Wild Wing Avocet, King’s North at MBN, and the Love course at the Barefoot Resort all require a high skill level but are also fun
Avocet Wild Wing in Myrtle Beach was recently recognized for its excellence by Golf Daily, this is what they had to say: MYRTLE BEACH, S.C. (April 6, 2021) – Anyone interested in a seemingly unlimited supply of quality golf must heed the siren’s call to Myrtle Beach, S.C. The destination boasts more than 100 courses in its “Grand Strand” area, which extends north from Georgetown, through Myrtle Beach, and into North Carolina’s southern coast. Here golf is the main draw — or slice, as it were.
This golfers’ paradise boasts layouts designed by many of the world’s top architects. Coupled with its location on the Atlantic coast and plenty of amenities and attractions, players can have almost as much fun off the course as on.
Myrtle Beach courses offer more varied choices than a golfer could imagine. With so many places to play and only so many hours in a day, our first trip to the area earlier this spring was designed to tee it up on specific tracks for specific reasons. Because the menu can be a bit daunting, we looked for venues that could act as a solid indoctrination to what the area has to offer. We came up with three wonderful examples of the layouts, which require a high skill level but are also fun.

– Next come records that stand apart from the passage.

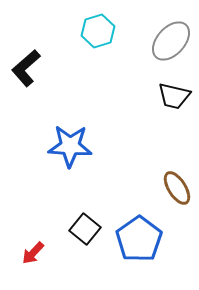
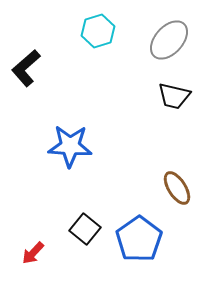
gray ellipse: moved 2 px left, 1 px up
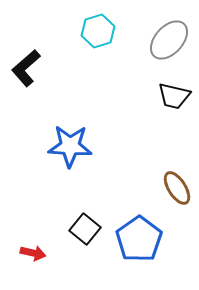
red arrow: rotated 120 degrees counterclockwise
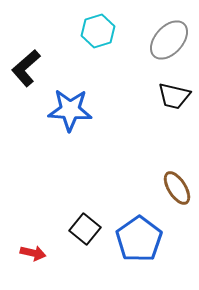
blue star: moved 36 px up
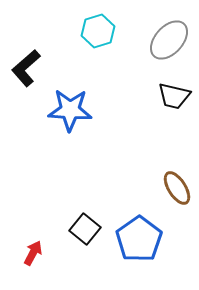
red arrow: rotated 75 degrees counterclockwise
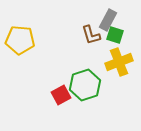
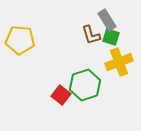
gray rectangle: moved 1 px left; rotated 60 degrees counterclockwise
green square: moved 4 px left, 2 px down
red square: rotated 24 degrees counterclockwise
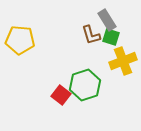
yellow cross: moved 4 px right, 1 px up
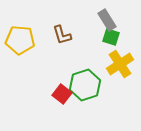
brown L-shape: moved 29 px left
yellow cross: moved 3 px left, 3 px down; rotated 12 degrees counterclockwise
red square: moved 1 px right, 1 px up
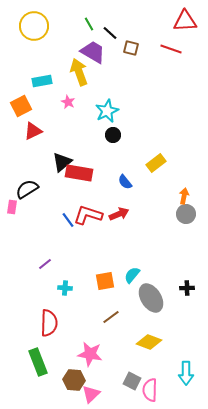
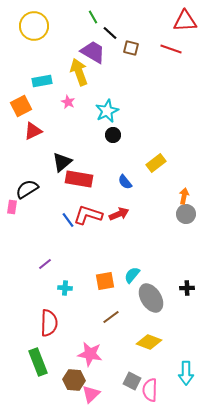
green line at (89, 24): moved 4 px right, 7 px up
red rectangle at (79, 173): moved 6 px down
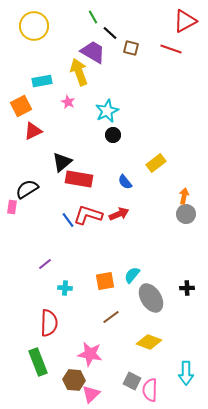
red triangle at (185, 21): rotated 25 degrees counterclockwise
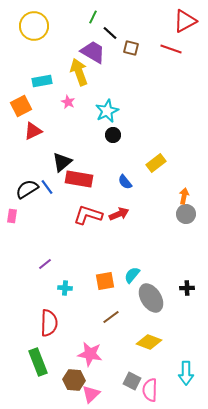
green line at (93, 17): rotated 56 degrees clockwise
pink rectangle at (12, 207): moved 9 px down
blue line at (68, 220): moved 21 px left, 33 px up
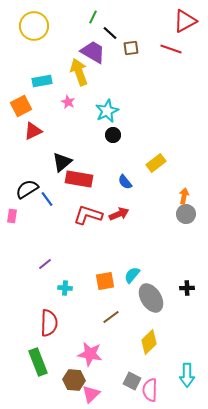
brown square at (131, 48): rotated 21 degrees counterclockwise
blue line at (47, 187): moved 12 px down
yellow diamond at (149, 342): rotated 65 degrees counterclockwise
cyan arrow at (186, 373): moved 1 px right, 2 px down
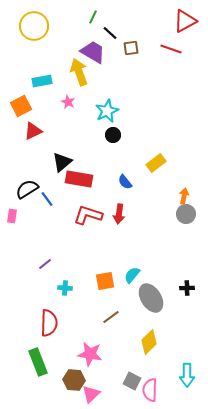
red arrow at (119, 214): rotated 120 degrees clockwise
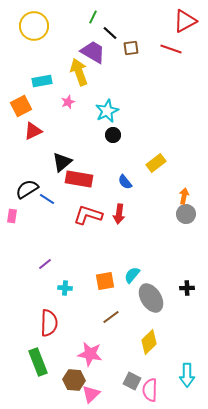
pink star at (68, 102): rotated 24 degrees clockwise
blue line at (47, 199): rotated 21 degrees counterclockwise
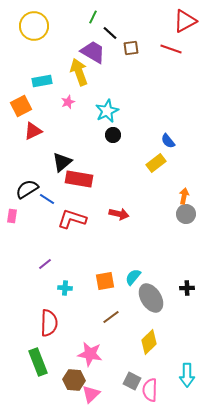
blue semicircle at (125, 182): moved 43 px right, 41 px up
red arrow at (119, 214): rotated 84 degrees counterclockwise
red L-shape at (88, 215): moved 16 px left, 4 px down
cyan semicircle at (132, 275): moved 1 px right, 2 px down
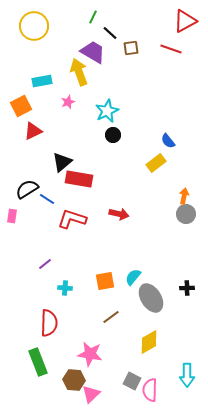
yellow diamond at (149, 342): rotated 15 degrees clockwise
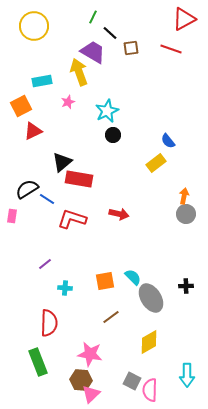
red triangle at (185, 21): moved 1 px left, 2 px up
cyan semicircle at (133, 277): rotated 96 degrees clockwise
black cross at (187, 288): moved 1 px left, 2 px up
brown hexagon at (74, 380): moved 7 px right
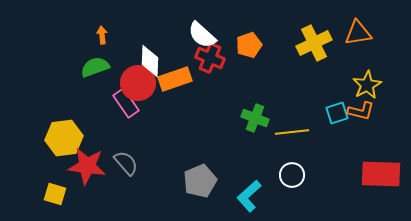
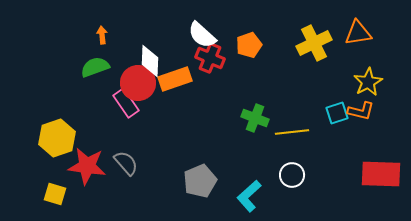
yellow star: moved 1 px right, 3 px up
yellow hexagon: moved 7 px left; rotated 12 degrees counterclockwise
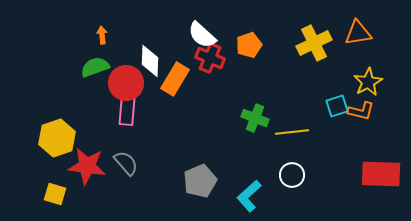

This feature on Myrtle Beach profiles the Avocet Course at Wild Wing Plantation (a survivor), King’s North at Myrtle Beach National (reborn better than ever) and the Love Course at Barefoot Resort (designed to snatch headlines): three courses built in different decades and with varying styles. All are a good illustration of where Myrtle Beach has been, where it’s at right now and where it’s going.
Avocet is Wild Wing’s Survivor
With the need for space in Myrtle Beach for residential growth at a premium in December of 2005, Wild Wing Plantation was sold to a group of developers that included some of the owners of Arrowhead Country Club. The new proprietors closed three of the four courses; gone are the Falcon and Wood Stork courses and the Hummingbird was reopened as a links-style, nine-hole track.
That left Avocet course to carry the Wild Wing banner, and it is more than up to the challenge. This Larry Nelson signature course was actually designed by Jeffrey D. Brauer and features multiple tees (some of which are elevated), wide landing areas, contoured fairways (including the occasional double-fairway), grass bunkers, a moderate amount of sand traps, strategically placed water, and fast, elevated putting surfaces. There’s even a double-green serving two holes.
Opened in 1993, the par-72 and stretching 7,127-yards from the tips, where it carries a 74.6 rating and 133 slope, Avocet is a course where each hole is memorable for its enjoyment, aesthetics and playability. It was the third course built at Wild Wing, but it has always been considered the property’s best and most unique track. The opening hole, a 402-yard par-4, is defined by grass depressions in lieu of sand bunkers around the green. The par-4 sixth features a three-tiered, double-green shared with the par-3 17th. The 362-yard ninth – considered by many to be the signature hole – has a double-fairway split by a line of grass and sand-filled pot bunkers.
The 308-yard par-4 14th was, in 1997, named as one of “The Best 18 Holes You Can Play.” The reachable two-shotter has most golfers thinking about birdie or better, but that means ripping your tee shot over water and a series of pot bunkers to a green bisected by a large ridge running front to back.